The price-to-book ratio of 2.32 suggests the stock trades at a premium to tangible assets. Debt-to-equity remains minimal at 0.017, showing conservative leverage. Revenue per share totals ¥32.72, but the company’s inability to convert sales into profits remains a critical concern. The stock’s valuation appears driven by sentiment rather than fundamental strength.

Long-Term Performance and Growth Trajectory

CyberStep’s longer-term performance reveals significant deterioration. The stock has declined 71.2% over five years and 61.3% over three years, though it shows a modest 9.5% gain in EPS year-over-year. Revenue growth turned negative at -16.1% annually, while operating income fell 22.4%. Free cash flow contracted 41.2%, signaling operational stress.

The company’s three-year revenue growth per share dropped 82.1%, indicating shrinking market demand for its gaming titles. Asset growth declined 47.3%, suggesting portfolio contraction. Book value per share fell 63.0% over three years. These metrics suggest today’s rally may represent a technical bounce rather than a fundamental turnaround. Earnings are scheduled for announcement on July 21, 2026, which could provide clarity on operational trends.

Final Thoughts

CyberStep’s 3810.T stock surged 32.9% on high volume, but caution is warranted.

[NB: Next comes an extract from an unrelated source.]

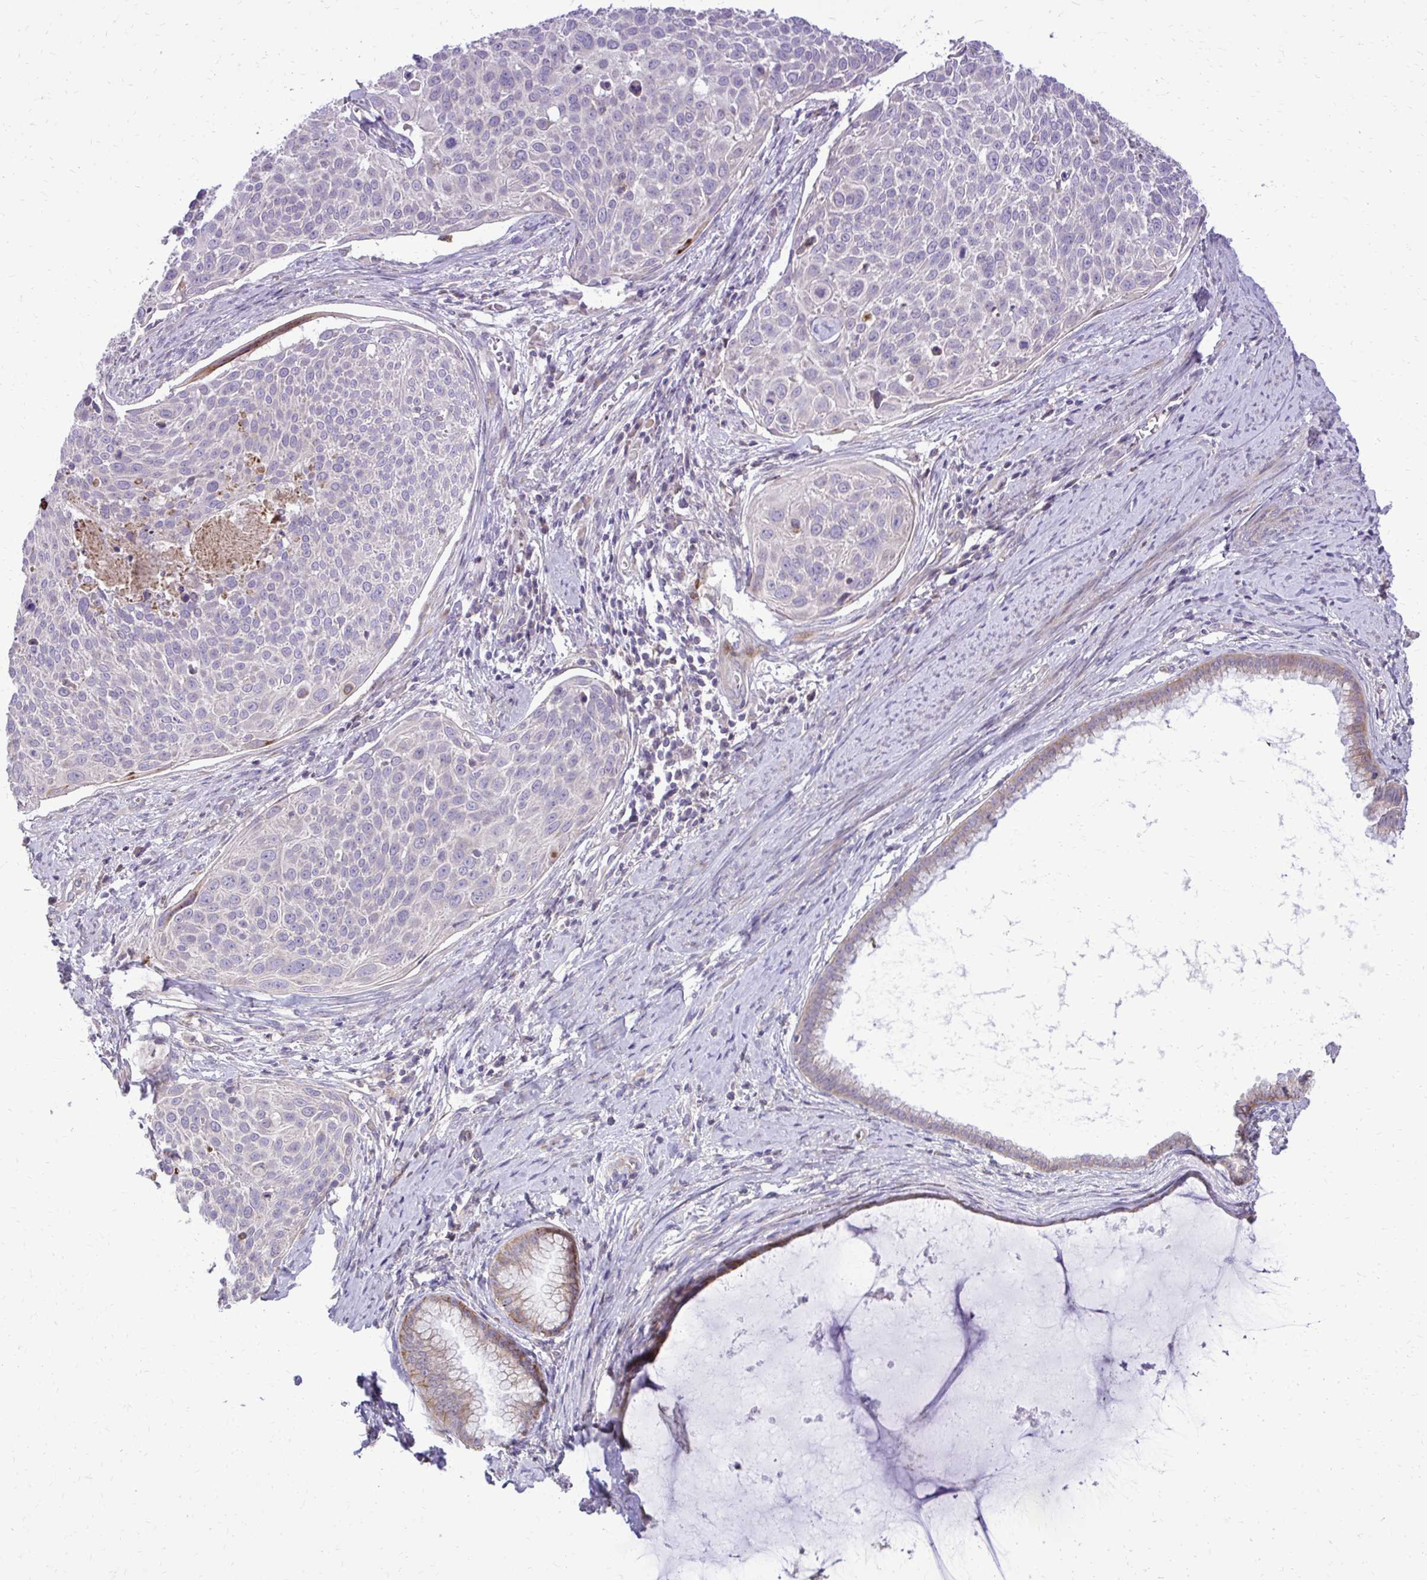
{"staining": {"intensity": "negative", "quantity": "none", "location": "none"}, "tissue": "cervical cancer", "cell_type": "Tumor cells", "image_type": "cancer", "snomed": [{"axis": "morphology", "description": "Squamous cell carcinoma, NOS"}, {"axis": "topography", "description": "Cervix"}], "caption": "Tumor cells are negative for protein expression in human cervical cancer.", "gene": "ABCC3", "patient": {"sex": "female", "age": 39}}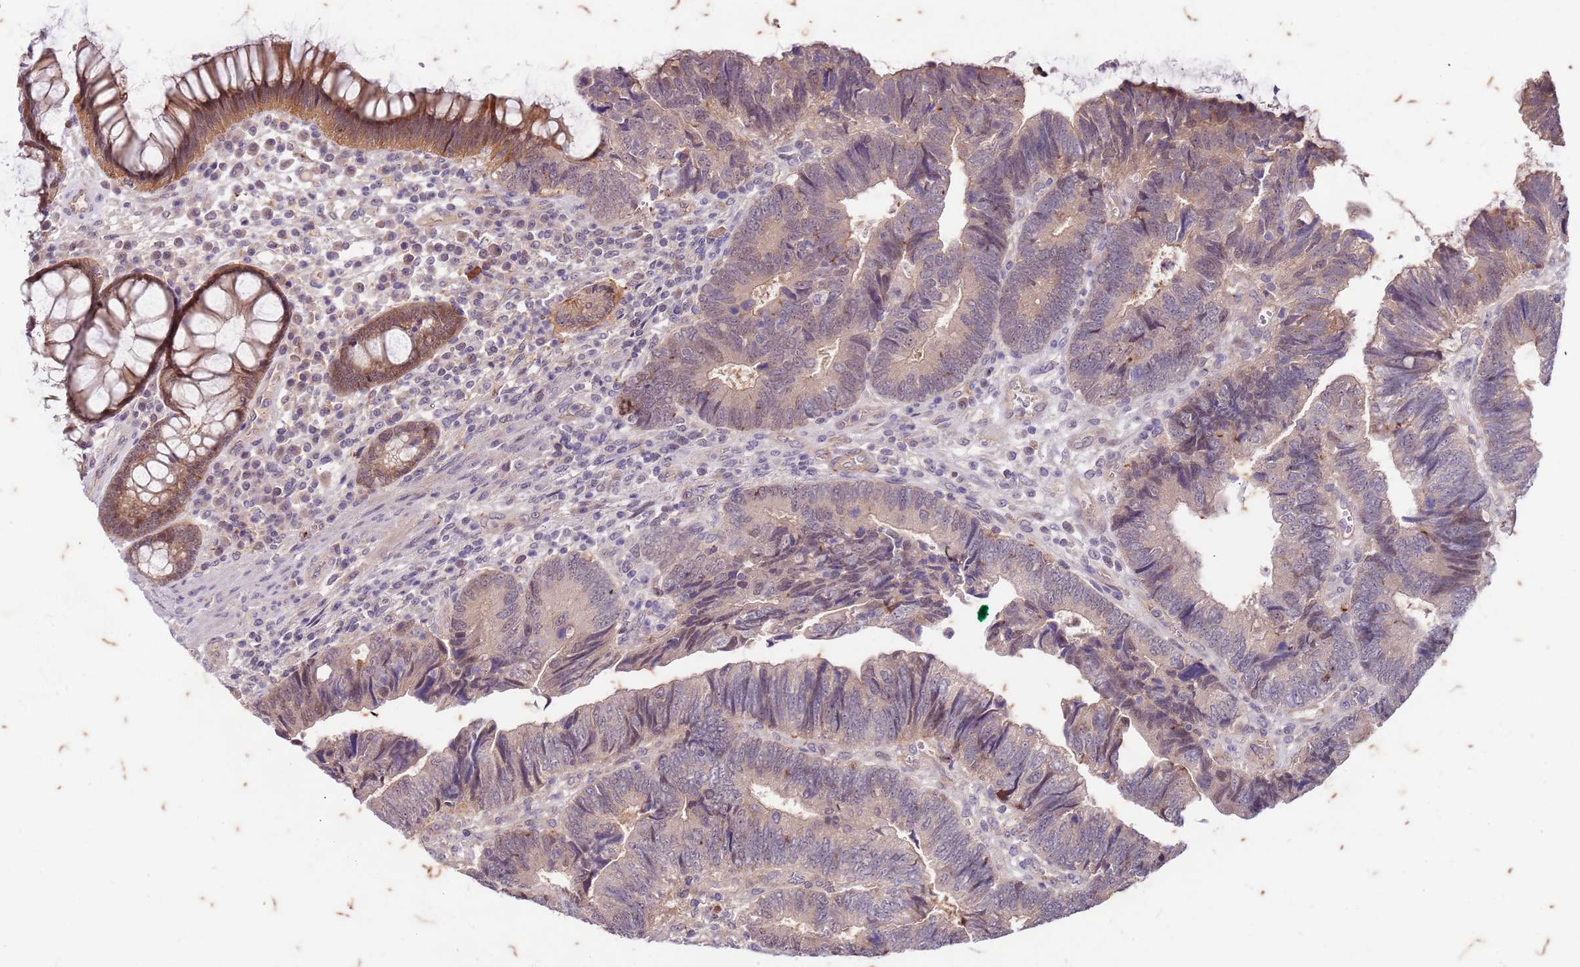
{"staining": {"intensity": "weak", "quantity": "25%-75%", "location": "cytoplasmic/membranous,nuclear"}, "tissue": "colorectal cancer", "cell_type": "Tumor cells", "image_type": "cancer", "snomed": [{"axis": "morphology", "description": "Adenocarcinoma, NOS"}, {"axis": "topography", "description": "Colon"}], "caption": "A low amount of weak cytoplasmic/membranous and nuclear positivity is seen in approximately 25%-75% of tumor cells in colorectal cancer (adenocarcinoma) tissue.", "gene": "RAPGEF3", "patient": {"sex": "female", "age": 67}}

Negative earnings, declining revenue, and weakening cash flow undermine the rally’s sustainability. The premium valuation suggests technical factors, not business improvement, are driving the move. The July earnings announcement will determine if momentum persists or the stock reverts to its downtrend. Investors should wait for operational clarity before investing.

FAQs

Why did 3810.T stock jump 32.9% today?

Exceptional trading volume of 7.9 million shares (15.8x average) triggered short-covering and value-buying amid oversold technical conditions (RSI 34.44). The surge appears sentiment-driven rather than fundamentally justified by news or earnings.

Is CyberStep profitable?

No. CyberStep reports negative EPS of -¥85.85 and -77.86% net profit margin despite ¥32.72 revenue per share. Operating losses and declining cash flow indicate ongoing operational challenges in its gaming business.

What is the 3810.T stock price target?

No official analyst consensus exists. Meyka AI projects ¥46.50 yearly, suggesting downside from current levels. However, model-based forecasts are not performance guarantees.

Should I buy 3810.T stock after today’s rally?

Exercise caution. Despite notable volume, negative earnings, declining revenue (-16.1%), and deteriorating cash flow raise concerns. Premium valuation amid fundamental weakness warrants waiting for July earnings clarity.

What games does CyberStep publish?

CyberStep develops and publishes online games including Onigiri, GetAmped2, CosmicBreak, GetAmped, C21, CosmicBreak2, and Toreba, serving Japanese and international markets.

Disclaimer:

Stock markets involve risks. This content is for informational purposes only. Past performance does not guarantee future results. Meyka AI PTY LTD provides market analysis and data insights, not financial advice. Always conduct your own research and consider consulting a licensed financial advisor.